L’etica della professione tra fiducia e autonomia

 

La professione di avvocato è caratterizzata da alcune unicità. In particolare, il riconoscimento da parte della Costituzione è un privilegio che comporta un più elevato obbligo etico e deontologico. Da un lato c’è il dovere di tutelare la parte assistita, dall’altro la vigilanza sull’osservazione costante della legge, intesa come tutte le fonti legislative nazionali e non, applicabili all’ordinamento italiano. «Ciò comporta un elevato e continuo onere di aggiornamento professionale nonché di non esasperare mai la tutela della parte a danno di un corretto esercizio di mezzi di difesa», dice a TopLegal Carlo Pavesio (in foto), socio fondatore dell’omonimo studio e tra i relatori presenti in questi giorni all’Iba, che aggiunge: «alimentare in modo pretestuoso un contenzioso o differirne senza motivo i tempi comporta una violazione degli obblighi deontologici». Il tema è stato affrontato mercoledì nel corso della sessione “Prosecuting unfounded litigation, tanking settlements and aver-drafting contracts: combatting unethical lawyer behaviour”. 

Per Pavesio non va dimenticata la differenza che esiste tra due dimensioni: fare l’avvocato ed essere avvocato. «Le nostre norme deontologiche — dice — si applicano anche ai comportamenti nella vita privata: è la differenza, molto importante, tra fare l’avvocato ed essere avvocato: essere avvocato lo si è sempre ogni minuto di ogni giorno». 

Cinque sono le parole su cui Pavesio mette l’accento per parlare di etica della professione: fiducia, autonomia, competenza, indipendenza, riservatezza.

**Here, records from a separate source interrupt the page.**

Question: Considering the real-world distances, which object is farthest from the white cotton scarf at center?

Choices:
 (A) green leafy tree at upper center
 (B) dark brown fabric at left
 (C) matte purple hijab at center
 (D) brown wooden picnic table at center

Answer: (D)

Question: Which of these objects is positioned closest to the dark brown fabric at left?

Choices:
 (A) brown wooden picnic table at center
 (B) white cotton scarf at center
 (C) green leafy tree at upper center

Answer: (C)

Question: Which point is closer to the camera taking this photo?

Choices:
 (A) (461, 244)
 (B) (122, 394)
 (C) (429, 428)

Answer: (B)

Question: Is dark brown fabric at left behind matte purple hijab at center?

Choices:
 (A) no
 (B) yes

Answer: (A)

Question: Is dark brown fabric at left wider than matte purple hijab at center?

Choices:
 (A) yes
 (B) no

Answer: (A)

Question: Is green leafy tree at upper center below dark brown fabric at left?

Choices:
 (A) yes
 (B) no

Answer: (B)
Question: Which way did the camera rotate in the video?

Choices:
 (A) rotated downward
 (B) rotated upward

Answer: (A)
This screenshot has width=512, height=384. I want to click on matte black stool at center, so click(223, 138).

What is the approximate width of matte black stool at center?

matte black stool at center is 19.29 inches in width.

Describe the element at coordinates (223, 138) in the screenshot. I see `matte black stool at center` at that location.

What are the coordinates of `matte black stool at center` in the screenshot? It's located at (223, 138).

«Il rapporto con il cliente — spiega — si basa su due elementi essenziali: la fiducia e l’autonomia. La fiducia esige lealtà di comportamento e chiarezza da entrambe le parti. Autonomia significa che l’avvocato deve scegliere in libertà la miglior difesa senza sottostare alle imposizioni del cliente, fermo restando che ogni valutazione economica sulla lite o su di un contratto spetta solo al cliente e l’avvocato non deve sostituirsi a lui». 

A fianco di questo, ci sono chiaramente la competenza («se non si studia non si va da nessuna parte») e la riservatezza («se viene meno, si perde l’alta tutela che in via esclusiva è riservata alla nostra professione in tema di conservazione e tutela dei segreti»). E l’indipendenza che Pavesio indica come «il vero avviamento della nostra professione», ossia la credibilità.